(Source records)
▬▬▬

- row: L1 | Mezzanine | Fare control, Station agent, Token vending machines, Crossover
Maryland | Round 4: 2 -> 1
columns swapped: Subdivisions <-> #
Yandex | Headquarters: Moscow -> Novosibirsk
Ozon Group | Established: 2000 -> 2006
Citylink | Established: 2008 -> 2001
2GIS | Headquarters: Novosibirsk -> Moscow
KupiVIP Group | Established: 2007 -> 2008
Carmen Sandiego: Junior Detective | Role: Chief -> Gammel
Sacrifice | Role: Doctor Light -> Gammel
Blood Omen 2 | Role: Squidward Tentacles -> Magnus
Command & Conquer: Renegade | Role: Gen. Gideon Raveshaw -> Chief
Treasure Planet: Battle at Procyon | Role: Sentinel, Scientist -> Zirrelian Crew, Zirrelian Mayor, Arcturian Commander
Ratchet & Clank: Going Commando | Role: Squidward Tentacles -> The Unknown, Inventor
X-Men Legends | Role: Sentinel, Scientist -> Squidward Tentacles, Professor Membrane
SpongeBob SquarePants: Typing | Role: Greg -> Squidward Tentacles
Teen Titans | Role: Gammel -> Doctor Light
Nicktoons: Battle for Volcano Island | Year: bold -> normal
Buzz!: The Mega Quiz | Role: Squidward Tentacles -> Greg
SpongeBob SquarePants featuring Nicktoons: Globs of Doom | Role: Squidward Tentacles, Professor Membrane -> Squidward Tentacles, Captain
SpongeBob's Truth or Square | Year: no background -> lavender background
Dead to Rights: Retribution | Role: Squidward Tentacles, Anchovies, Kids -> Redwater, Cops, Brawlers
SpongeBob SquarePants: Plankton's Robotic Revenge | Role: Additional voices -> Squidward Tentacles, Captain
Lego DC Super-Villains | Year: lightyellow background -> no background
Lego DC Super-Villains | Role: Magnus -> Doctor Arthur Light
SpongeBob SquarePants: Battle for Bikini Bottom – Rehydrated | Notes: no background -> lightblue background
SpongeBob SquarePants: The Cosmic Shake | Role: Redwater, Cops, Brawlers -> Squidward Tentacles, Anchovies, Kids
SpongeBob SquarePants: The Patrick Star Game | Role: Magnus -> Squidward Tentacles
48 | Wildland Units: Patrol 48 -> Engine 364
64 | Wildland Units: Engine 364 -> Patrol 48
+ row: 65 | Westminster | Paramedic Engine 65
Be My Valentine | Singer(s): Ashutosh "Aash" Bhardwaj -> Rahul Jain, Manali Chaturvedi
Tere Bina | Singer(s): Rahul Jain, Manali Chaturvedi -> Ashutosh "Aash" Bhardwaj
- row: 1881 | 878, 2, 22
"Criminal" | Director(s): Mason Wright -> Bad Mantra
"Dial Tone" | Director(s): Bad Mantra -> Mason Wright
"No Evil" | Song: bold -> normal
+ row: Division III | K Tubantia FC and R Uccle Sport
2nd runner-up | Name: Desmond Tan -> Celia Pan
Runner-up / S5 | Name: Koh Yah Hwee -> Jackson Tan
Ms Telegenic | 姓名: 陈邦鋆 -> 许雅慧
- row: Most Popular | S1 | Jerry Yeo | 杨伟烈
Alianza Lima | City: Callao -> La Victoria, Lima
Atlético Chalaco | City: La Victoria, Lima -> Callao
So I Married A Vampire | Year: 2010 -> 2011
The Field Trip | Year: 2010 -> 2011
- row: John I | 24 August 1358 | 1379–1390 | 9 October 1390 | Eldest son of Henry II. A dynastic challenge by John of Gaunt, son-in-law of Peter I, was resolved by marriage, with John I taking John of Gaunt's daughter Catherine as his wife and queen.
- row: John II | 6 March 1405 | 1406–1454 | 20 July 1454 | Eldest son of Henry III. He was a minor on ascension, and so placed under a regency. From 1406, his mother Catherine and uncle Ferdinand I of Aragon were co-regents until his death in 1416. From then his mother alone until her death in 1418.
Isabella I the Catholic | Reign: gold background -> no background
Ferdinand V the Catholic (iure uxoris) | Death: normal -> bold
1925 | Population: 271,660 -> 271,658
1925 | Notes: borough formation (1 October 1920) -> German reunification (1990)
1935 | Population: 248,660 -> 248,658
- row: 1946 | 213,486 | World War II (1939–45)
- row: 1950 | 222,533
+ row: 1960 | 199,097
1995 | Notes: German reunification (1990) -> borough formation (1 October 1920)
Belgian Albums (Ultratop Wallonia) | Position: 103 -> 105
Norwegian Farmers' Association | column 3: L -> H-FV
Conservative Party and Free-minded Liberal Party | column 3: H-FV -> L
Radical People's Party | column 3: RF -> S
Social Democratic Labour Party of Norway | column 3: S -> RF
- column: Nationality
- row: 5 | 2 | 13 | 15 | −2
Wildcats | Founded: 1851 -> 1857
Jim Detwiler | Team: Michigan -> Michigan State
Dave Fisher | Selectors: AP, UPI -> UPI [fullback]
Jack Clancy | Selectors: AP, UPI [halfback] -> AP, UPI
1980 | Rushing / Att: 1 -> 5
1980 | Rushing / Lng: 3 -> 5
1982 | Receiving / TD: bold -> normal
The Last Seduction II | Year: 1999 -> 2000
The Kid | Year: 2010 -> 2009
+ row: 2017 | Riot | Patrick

▬▬▬

TASK TO CARRY OUT:
Collect every line of the material above that contains the string "Engine". Treat uppercase and lowercase letters as different.

RESPONSE FOR THIS EXERCISE:
48 | Wildland Units: Patrol 48 -> Engine 364
64 | Wildland Units: Engine 364 -> Patrol 48
+ row: 65 | Westminster | Paramedic Engine 65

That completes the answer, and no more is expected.